Stored data entries
# # # # # # #

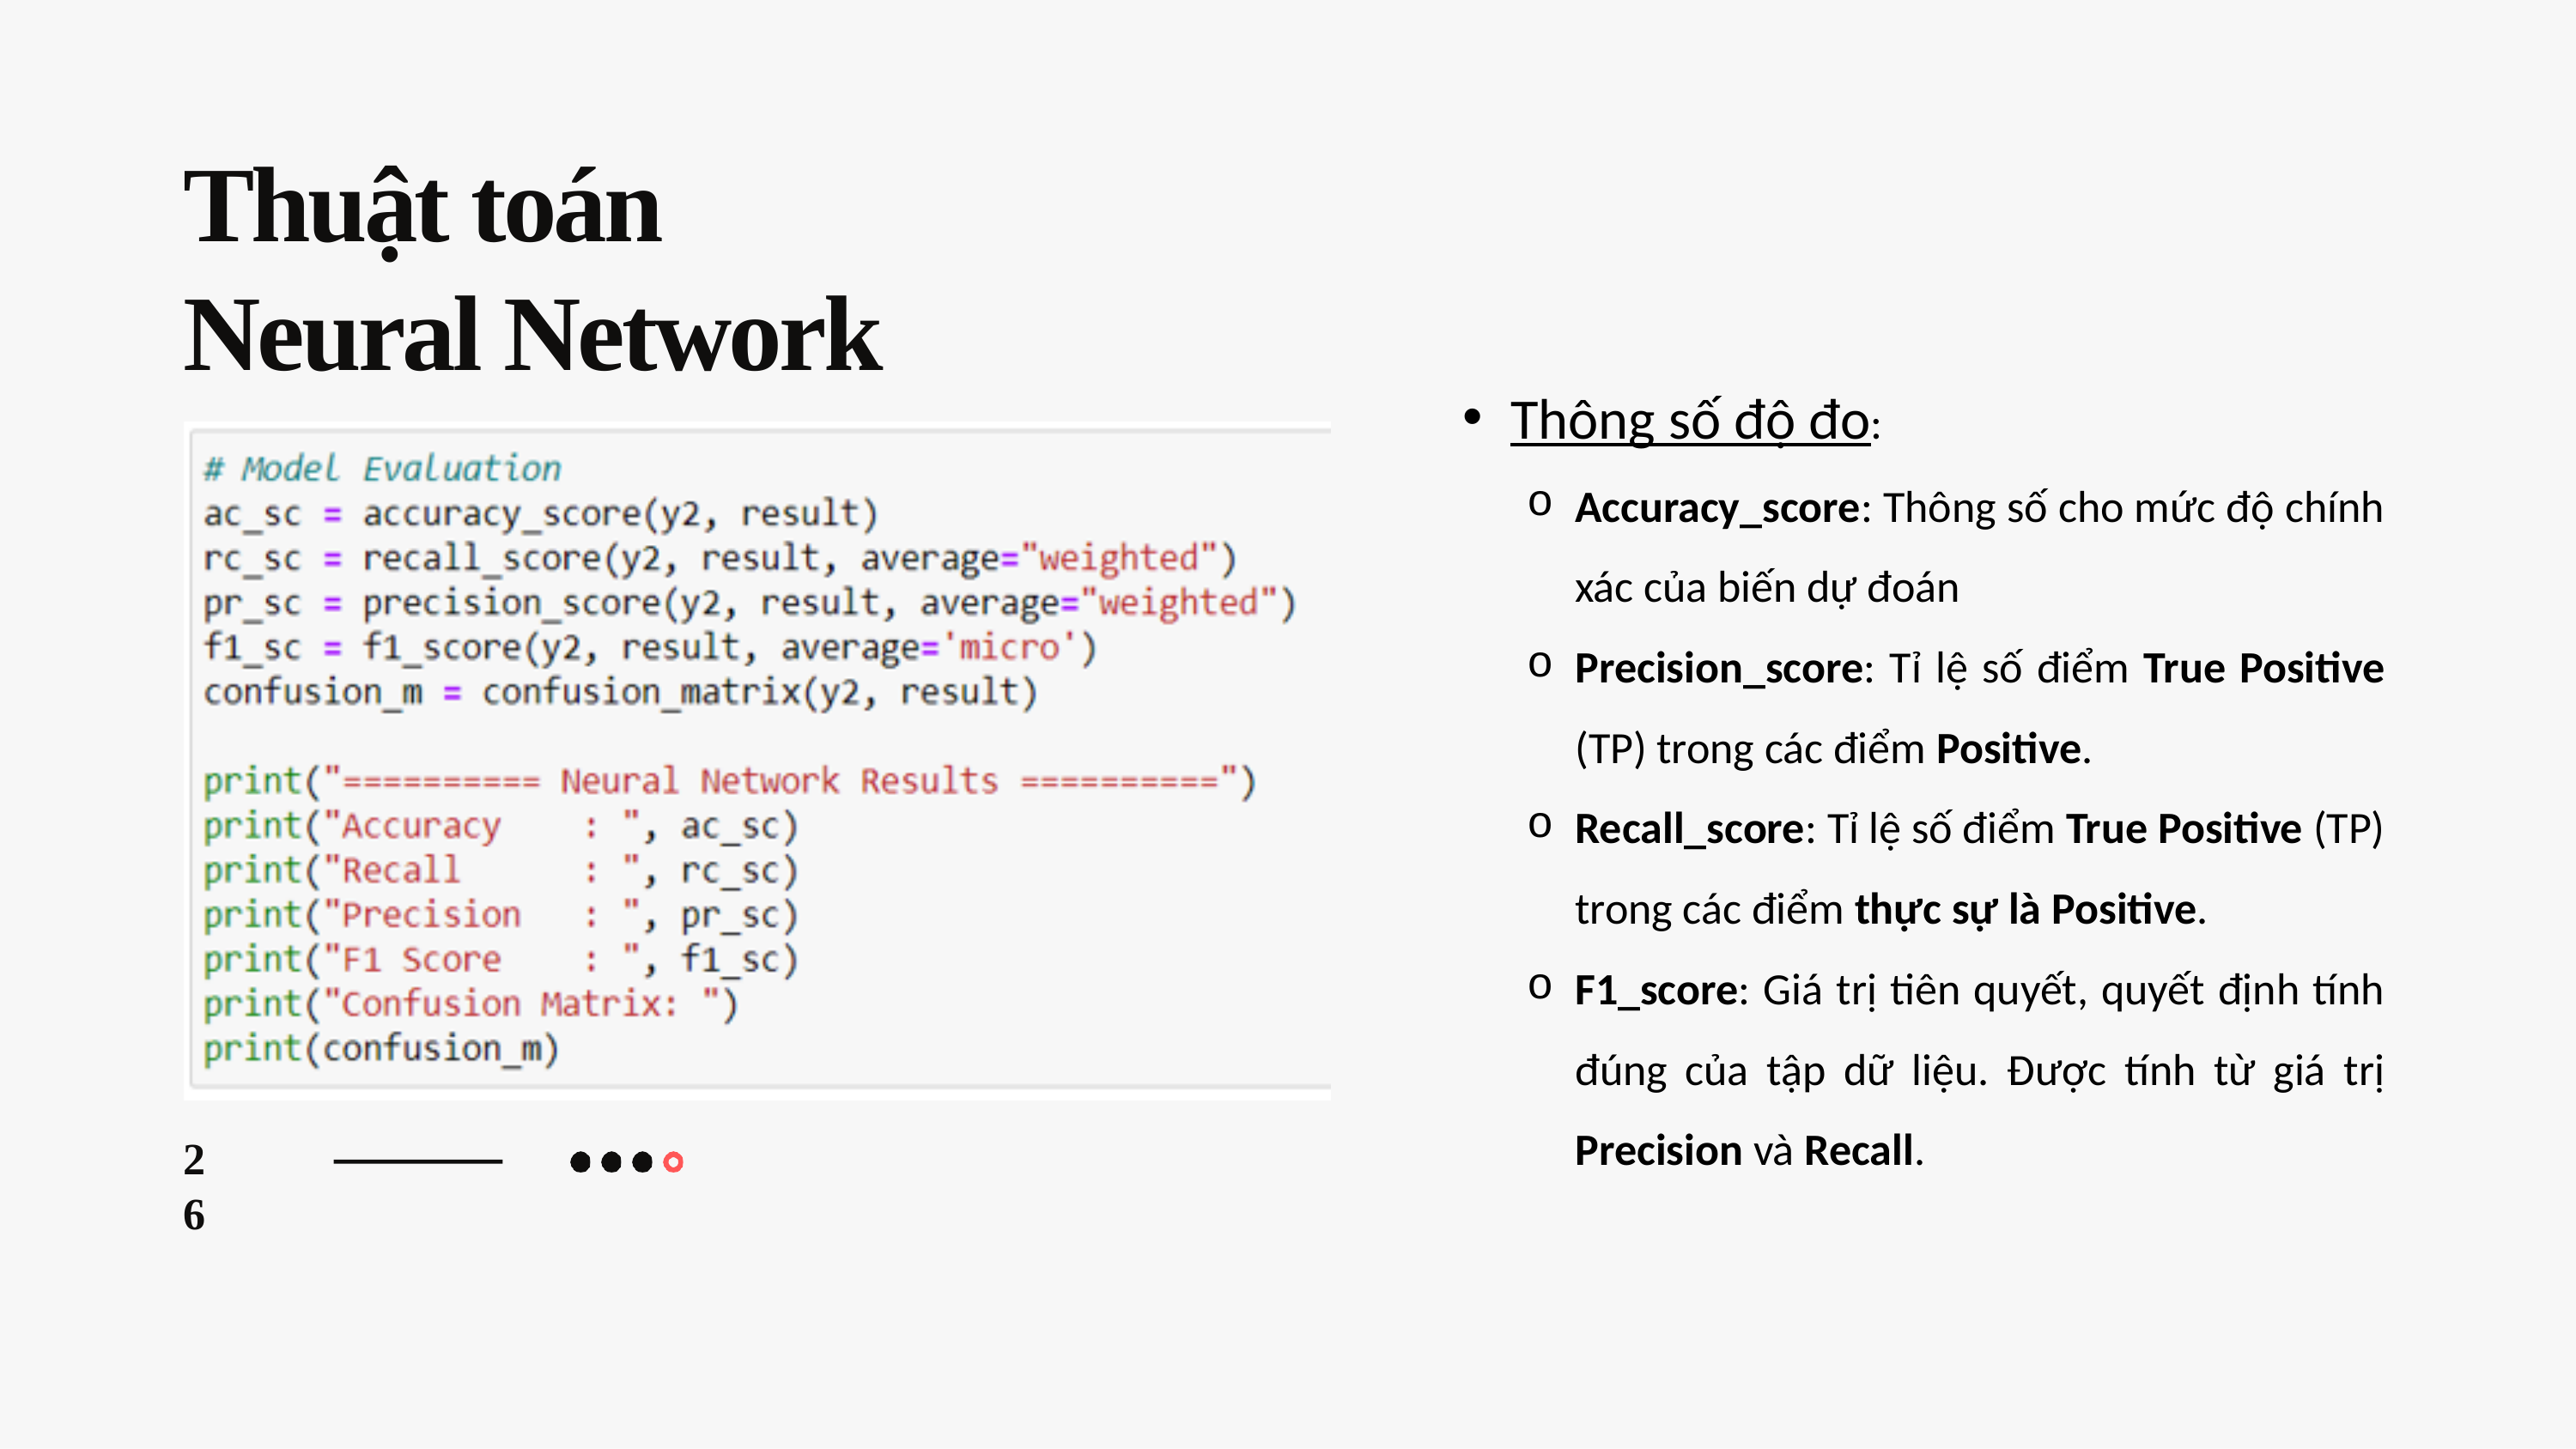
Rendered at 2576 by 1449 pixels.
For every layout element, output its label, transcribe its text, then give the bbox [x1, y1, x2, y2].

text_box [632, 1151, 653, 1173]
picture [183, 421, 1332, 1100]
text_box [570, 1151, 591, 1173]
title Thuật toán Neural Network [181, 132, 891, 392]
text_box [663, 1151, 683, 1173]
text_box [333, 1159, 503, 1164]
text_box [601, 1151, 622, 1173]
text_box Thông số độ đo: Accuracy_score: Thông số cho mức độ chính xác của biến dự đoán Precision_score: Tỉ lệ số điểm True Positive (TP) trong các điểm Positive. Recall_score: Tỉ lệ số điểm True Positive (TP) trong các điểm thực sự là Positive. F1_score: Giá trị tiên quyết, quyết định tính đúng của tập dữ liệu. Được tính từ giá trị Precision và Recall. [1449, 341, 2398, 1181]
text_box 2 6 [181, 1128, 236, 1240]
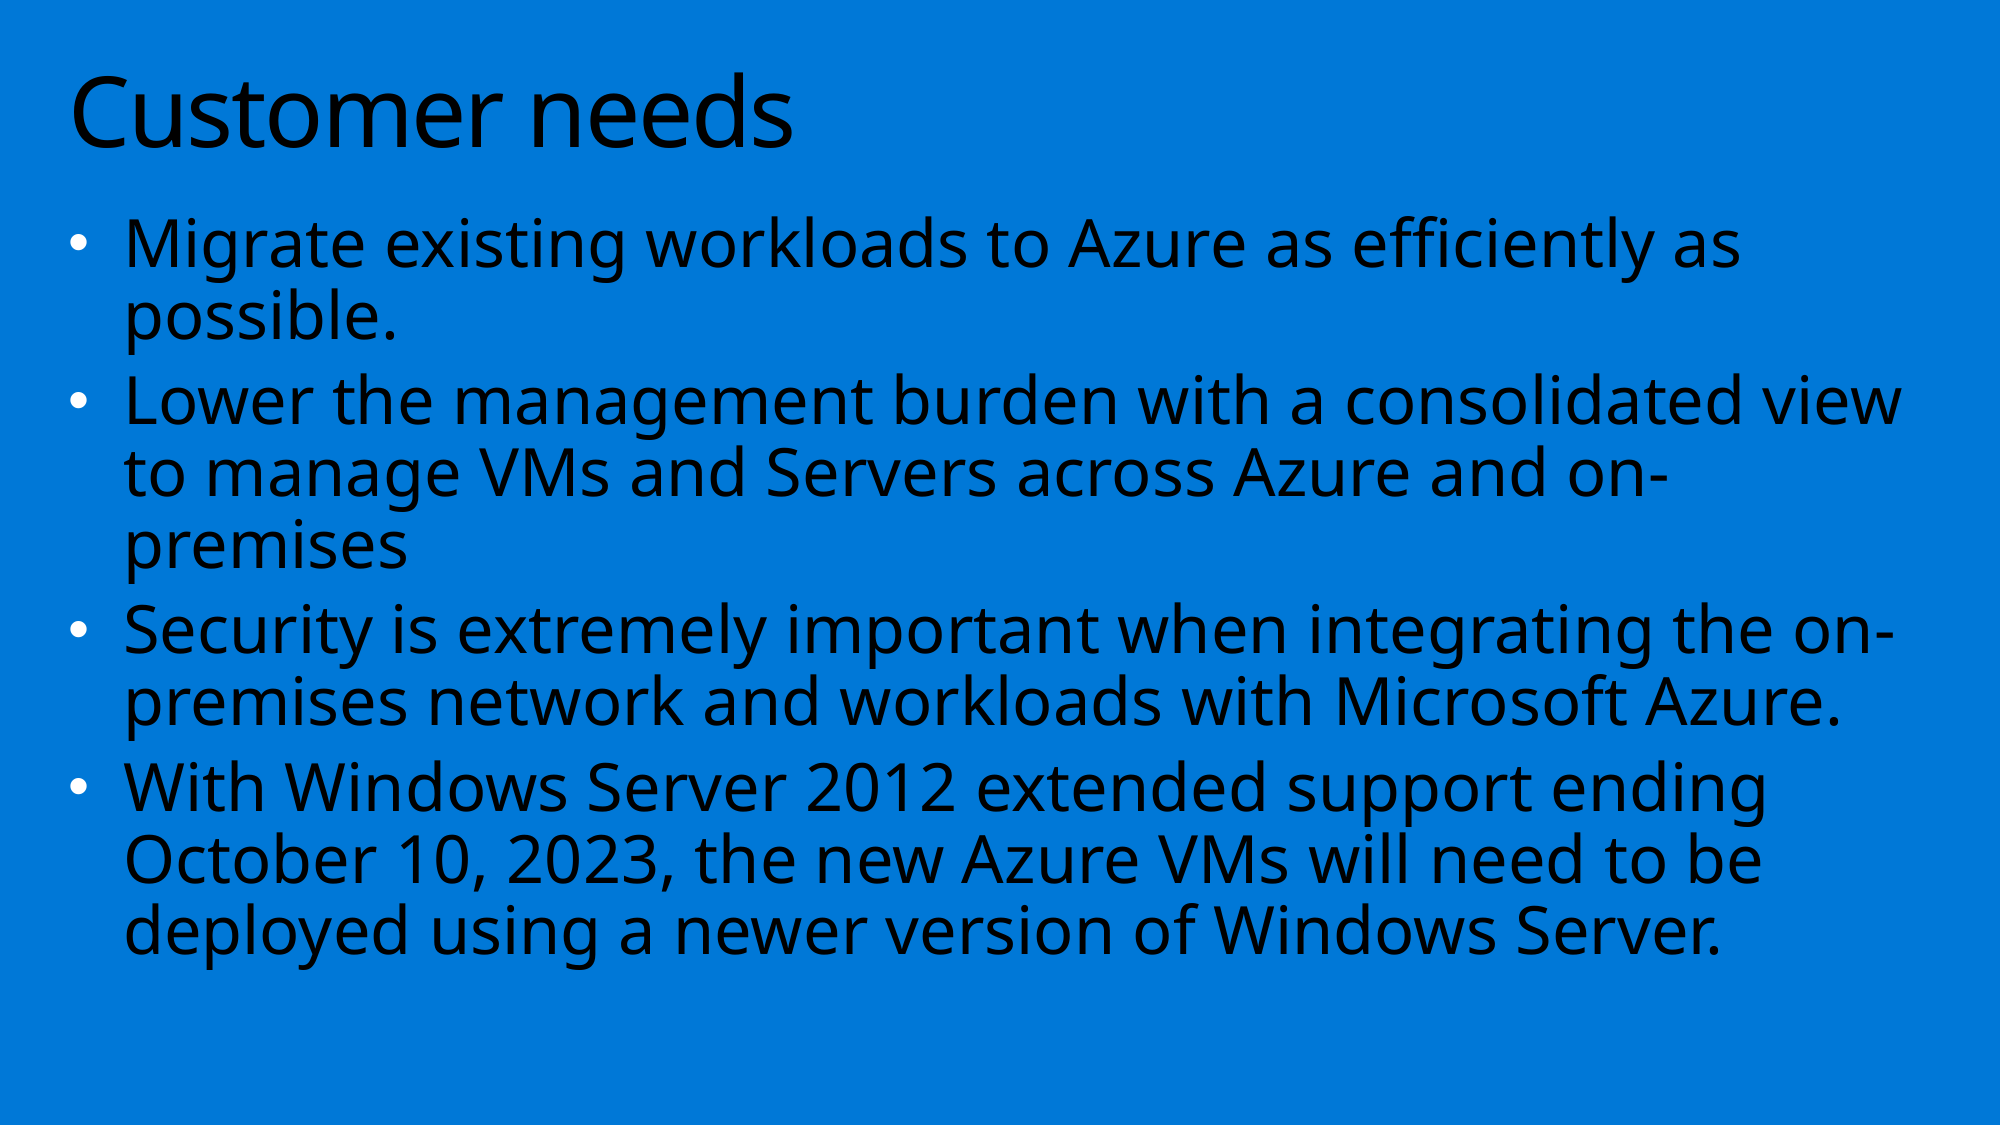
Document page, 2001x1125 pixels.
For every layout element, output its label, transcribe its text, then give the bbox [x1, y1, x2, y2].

list Migrate existing workloads to Azure as efficiently as possible. Lower the management burden with a consolidated view to manage VMs and Servers across Azure and on-premises Security is extremely important when integrating the on-premises network and workloads with Microsoft Azure. With Windows Server 2012 extended support ending October 10, 2023, the new Azure VMs will need to be deployed using a newer version of Windows Server. [44, 195, 1956, 856]
title Customer needs [44, 47, 1957, 196]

# # # # # # #

Would you filter the records and copy each line that contains the word "pixels"?

### RESPONSE AREA
Rendered at 2576 by 1449 pixels.
Document page, 2001x1125 pixels.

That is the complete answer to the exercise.